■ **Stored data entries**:
[Start of section]

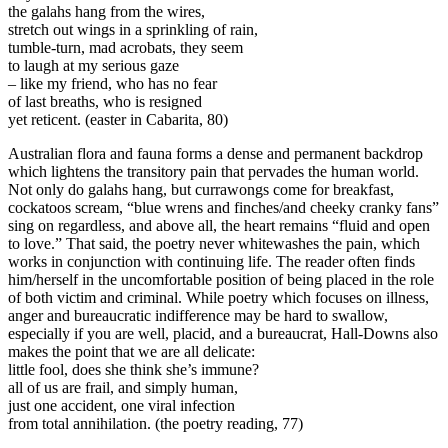
the galahs hang from the wires,
stretch out wings in a sprinkling of rain,
tumble-turn, mad acrobats, they seem
to laugh at my serious gaze
– like my friend, who has no fear
of last breaths, who is resigned
yet reticent. (easter in Cabarita, 80)
Australian flora and fauna forms a dense and permanent backdrop
which lightens the transitory pain that pervades the human world.
Not only do galahs hang, but currawongs come for breakfast,
cockatoos scream, “blue wrens and finches/and cheeky cranky fans”
sing on regardless, and above all, the heart remains “fluid and open
to love.” That said, the poetry never whitewashes the pain, which
works in conjunction with continuing life. The reader often finds
him/herself in the uncomfortable position of being placed in the role
of both victim and criminal. While poetry which focuses on illness,
anger and bureaucratic indifference may be hard to swallow,
especially if you are well, placid, and a bureaucrat, Hall-Downs also
makes the point that we are all delicate:
little fool, does she think she’s immune?
all of us are frail, and simply human,
just one accident, one viral infection
from total annihilation. (the poetry reading, 77)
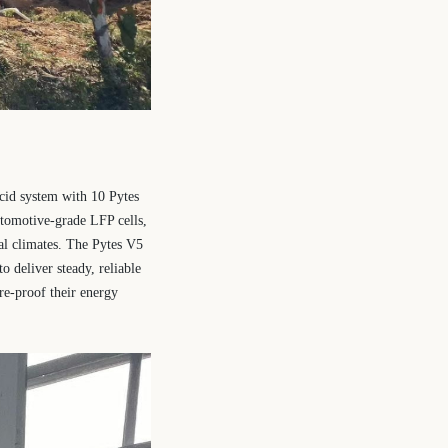
acid system with 10 Pytes
utomotive-grade LFP cells,
cal climates. The Pytes V5
o deliver steady, reliable
re-proof their energy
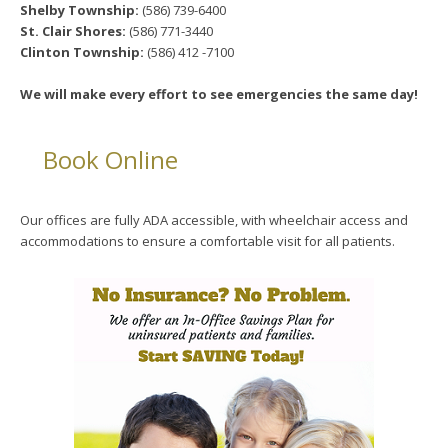
Shelby Township:
(586) 739-6400
St. Clair Shores:
(586) 771-3440
Clinton Township:
(586) 412 -7100
We will make every effort to see emergencies the same day!
Book Online
Our offices are fully ADA accessible, with wheelchair access and
accommodations to ensure a comfortable visit for all patients.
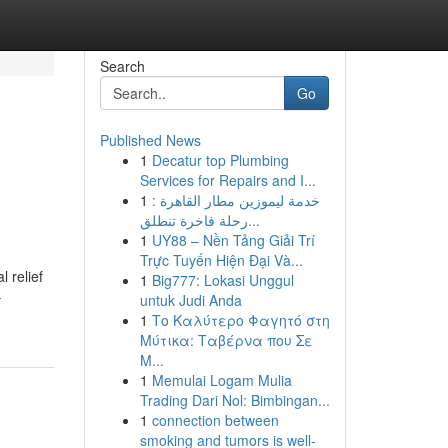
Search
Go
Published News
1
Decatur top Plumbing
Services for Repairs and I...
1
خدمة ليموزين مطار القاهرة :
رحلة فاخرة تنطلق...
1
UY88 – Nền Tảng Giải Trí
Trực Tuyến Hiện Đại Và...
l relief
1
Big777: Lokasi Unggul
-
untuk Judi Anda
1
Το Καλύτερο Φαγητό στη
Μύτικα: Ταβέρνα που Σε
Μ...
1
Memulai Logam Mulia
Trading Dari Nol: Bimbingan...
1
connection between
smoking and tumors is well-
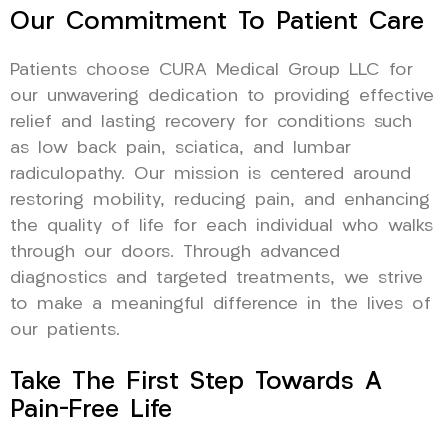
Our Commitment To Patient Care
Patients choose CURA Medical Group LLC for
our unwavering dedication to providing effective
relief and lasting recovery for conditions such
as low back pain, sciatica, and lumbar
radiculopathy. Our mission is centered around
restoring mobility, reducing pain, and enhancing
the quality of life for each individual who walks
through our doors. Through advanced
diagnostics and targeted treatments, we strive
to make a meaningful difference in the lives of
our patients.
Take The First Step Towards A
Pain-Free Life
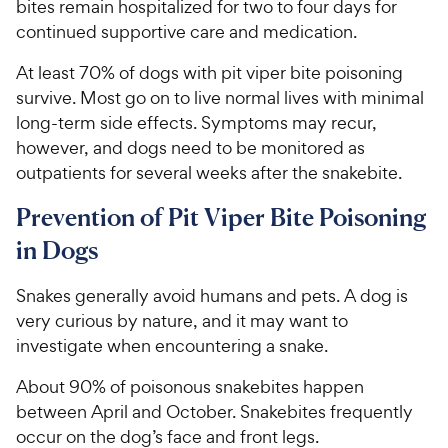
bites remain hospitalized for two to four days for
continued supportive care and medication.
At least 70% of dogs with pit viper bite poisoning
survive. Most go on to live normal lives with minimal
long-term side effects. Symptoms may recur,
however, and dogs need to be monitored as
outpatients for several weeks after the snakebite.
Prevention of Pit Viper Bite Poisoning
in Dogs
Snakes generally avoid humans and pets. A dog is
very curious by nature, and it may want to
investigate when encountering a snake.
About 90% of poisonous snakebites happen
between April and October. Snakebites frequently
occur on the dog’s face and front legs.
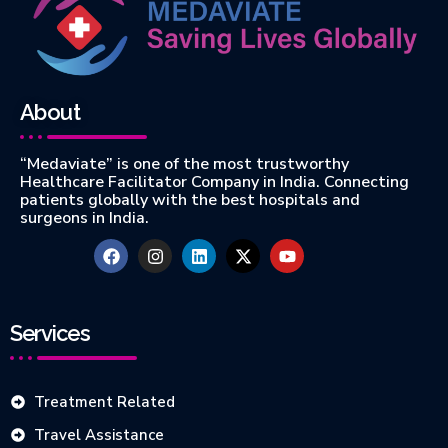
About
“Medaviate” is one of the most trustworthy
Healthcare Facilitator Company in India. Connecting
patients globally with the best hospitals and
surgeons in India.
Services
Treatment Related
Travel Assistance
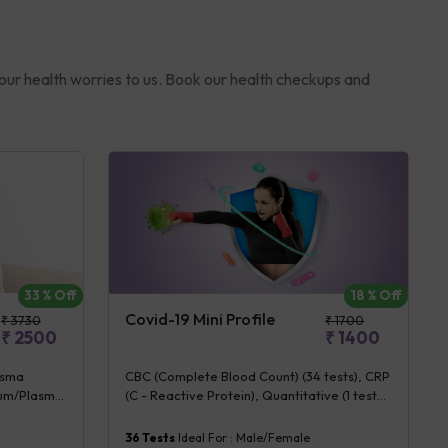
your health worries to us. Book our health checkups and
33
% Off
18
% Off
Covid-19 Mini Profile
₹
3730
₹
1700
₹
2500
₹
1400
asma
CBC (Complete Blood Count) (34 tests), CRP
erum/Plasma
(C - Reactive Protein), Quantitative (1 tests),
DH [Lactate
Fibrin D-Dimer (1 tests)
 CRP (C -
36
Tests
Ideal For :
Male/Female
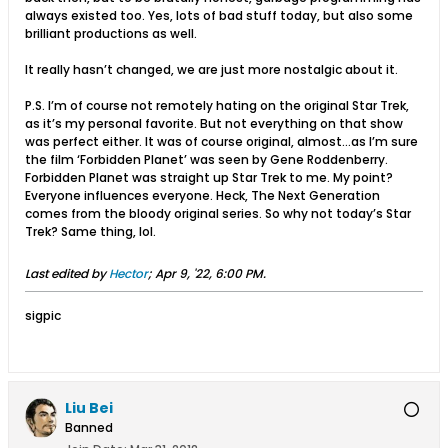
always existed too. Yes, lots of bad stuff today, but also some
brilliant productions as well.
It really hasn’t changed, we are just more nostalgic about it.
P.S. I’m of course not remotely hating on the original Star Trek,
as it’s my personal favorite. But not everything on that show
was perfect either. It was of course original, almost…as I’m sure
the film ‘Forbidden Planet’ was seen by Gene Roddenberry.
Forbidden Planet was straight up Star Trek to me. My point?
Everyone influences everyone. Heck, The Next Generation
comes from the bloody original series. So why not today’s Star
Trek? Same thing, lol.
Last edited by
Hector
;
Apr 9, '22, 6:00 PM
.
sigpic
Liu Bei
Banned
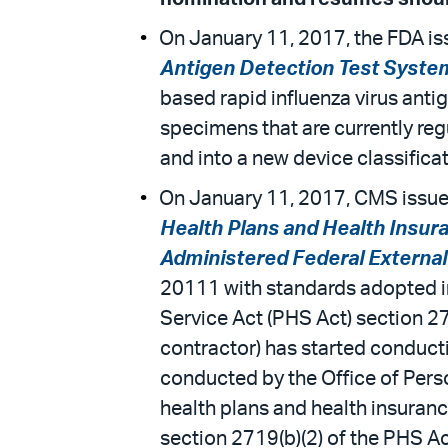
On January 11, 2017, the FDA iss
Antigen Detection Test System
based rapid influenza virus antig
specimens that are currently regu
and into a new device classificat
On January 11, 2017, CMS issued
Health Plans and Health Insur
Administered Federal Externa
20111 with standards adopted in 
Service Act (PHS Act) section 2
contractor) has started conduct
conducted by the Office of Pers
health plans and health insuran
section 2719(b)(2) of the PHS Ac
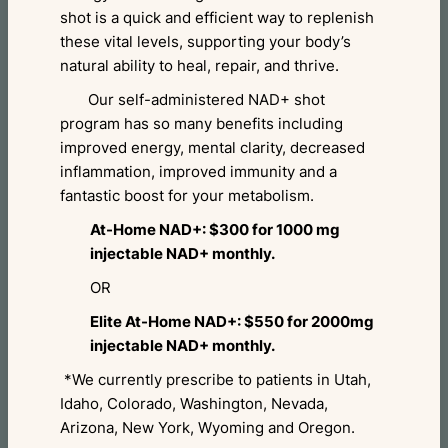
shot is a quick and efficient way to replenish
these vital levels, supporting your body’s
natural ability to heal, repair, and thrive.
Our self-administered NAD+ shot
program has so many benefits including
improved energy, mental clarity, decreased
inflammation, improved immunity and a
fantastic boost for your metabolism.
At-Home NAD+: $300 for 1000 mg
injectable NAD+ monthly.
OR
Elite At-Home NAD+: $550 for 2000mg
injectable NAD+ monthly.
*We currently prescribe to patients in Utah,
Idaho, Colorado, Washington, Nevada,
Arizona, New York, Wyoming and Oregon.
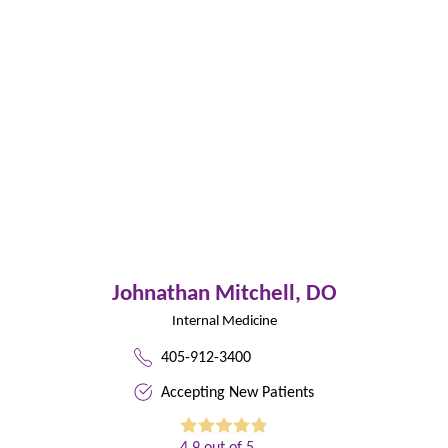
Johnathan Mitchell,
DO
Internal Medicine
405-912-3400
Accepting New Patients
4.9
out of 5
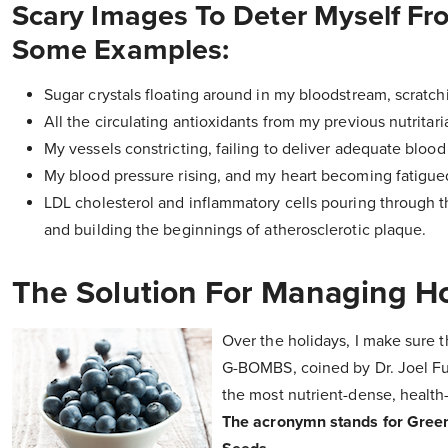
Scary Images To Deter Myself Fr
Some Examples:
Sugar crystals floating around in my bloodstream, scratc
All the circulating antioxidants from my previous nutrita
My vessels constricting, failing to deliver adequate bloo
My blood pressure rising, and my heart becoming fatigued
LDL cholesterol and inflammatory cells pouring through 
and building the beginnings of atherosclerotic plaque.
The Solution For Managing H
Over the holidays, I make sure t
G-BOMBS, coined by Dr. Joel F
the most nutrient-dense, health
The acronymn stands for Green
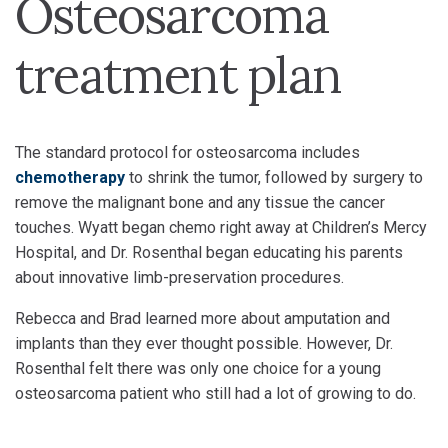
Osteosarcoma
treatment plan
The standard protocol for osteosarcoma includes
chemotherapy
to shrink the tumor, followed by surgery to
remove the malignant bone and any tissue the cancer
touches. Wyatt began chemo right away at Children’s Mercy
Hospital, and Dr. Rosenthal began educating his parents
about innovative limb-preservation procedures.
Rebecca and Brad learned more about amputation and
implants than they ever thought possible. However, Dr.
Rosenthal felt there was only one choice for a young
osteosarcoma patient who still had a lot of growing to do.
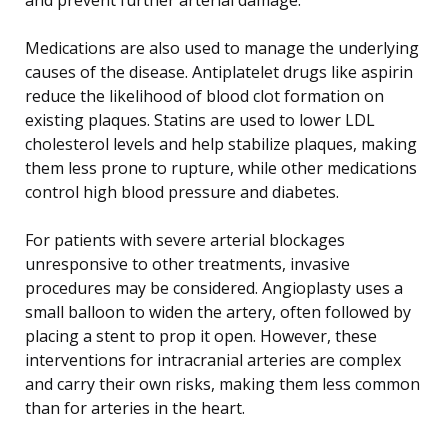
Medications are also used to manage the underlying
causes of the disease. Antiplatelet drugs like aspirin
reduce the likelihood of blood clot formation on
existing plaques. Statins are used to lower LDL
cholesterol levels and help stabilize plaques, making
them less prone to rupture, while other medications
control high blood pressure and diabetes.
For patients with severe arterial blockages
unresponsive to other treatments, invasive
procedures may be considered. Angioplasty uses a
small balloon to widen the artery, often followed by
placing a stent to prop it open. However, these
interventions for intracranial arteries are complex
and carry their own risks, making them less common
than for arteries in the heart.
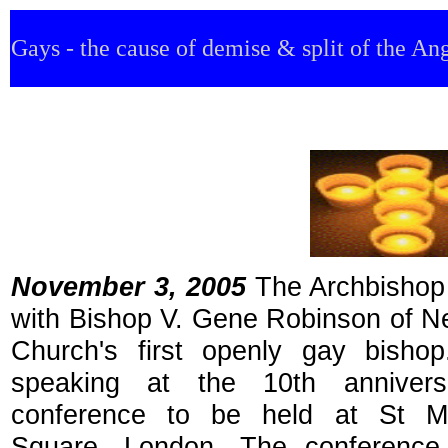
Gays - the cause of demise & split of the An
November 3, 2005
The Archbishop
with Bishop V. Gene Robinson of N
Church's first openly gay bisho
speaking at the 10th annivers
conference to be held at St Mart
Square, London. The conference 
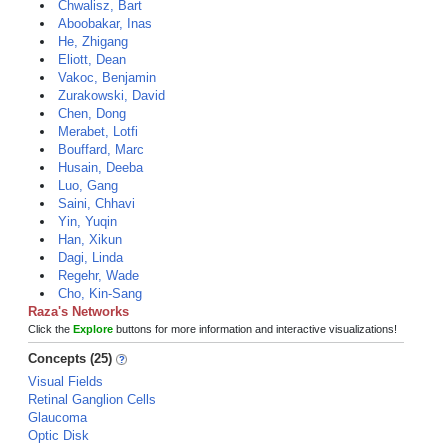
Chwalisz, Bart
Aboobakar, Inas
He, Zhigang
Eliott, Dean
Vakoc, Benjamin
Zurakowski, David
Chen, Dong
Merabet, Lotfi
Bouffard, Marc
Husain, Deeba
Luo, Gang
Saini, Chhavi
Yin, Yuqin
Han, Xikun
Dagi, Linda
Regehr, Wade
Cho, Kin-Sang
Raza's Networks
Click the
Explore
buttons for more information and interactive visualizations!
Concepts (25)
Visual Fields
Retinal Ganglion Cells
Glaucoma
Optic Disk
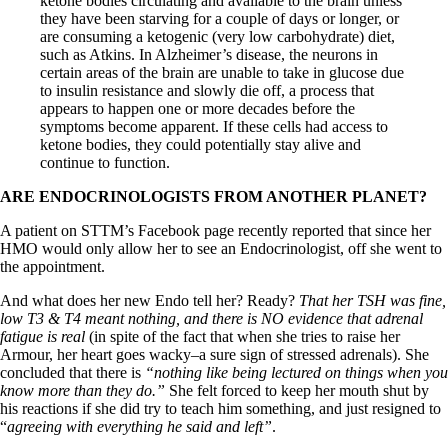
ketone bodies circulating and available to the brain unless
they have been starving for a couple of days or longer, or
are consuming a ketogenic (very low carbohydrate) diet,
such as Atkins. In Alzheimer’s disease, the neurons in
certain areas of the brain are unable to take in glucose due
to insulin resistance and slowly die off, a process that
appears to happen one or more decades before the
symptoms become apparent. If these cells had access to
ketone bodies, they could potentially stay alive and
continue to function.
ARE ENDOCRINOLOGISTS FROM ANOTHER PLANET?
A patient on STTM’s Facebook page recently reported that since her
HMO would only allow her to see an Endocrinologist, off she went to
the appointment.
And what does her new Endo tell her? Ready?
That her TSH was fine,
low T3 & T4 meant nothing, and there is NO evidence that adrenal
fatigue is real
(in spite of the fact that when she tries to raise her
Armour, her heart goes wacky–a sure sign of stressed adrenals). She
concluded that there is
“nothing like being lectured on things when you
know more than they do.”
She felt forced to keep her mouth shut by
his reactions if she did try to teach him something, and just resigned to
“
agreeing with everything he said and left”
.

[End of section]

■ **Task goal**: In the data above, start at the line holding "erum/Plasma" and stop after the line holding "It really hasn’t"; write out those lines exactly, without pictures.

■ **Solution for this task**:
erum/Plasma
(C - Reactive Protein), Quantitative (1 tests),
DH [Lactate
Fibrin D-Dimer (1 tests)
 CRP (C -
36
Tests
Ideal For :
Male/Female
always existed too. Yes, lots of bad stuff today, but also some
brilliant productions as well.
It really hasn’t changed, we are just more nostalgic about it.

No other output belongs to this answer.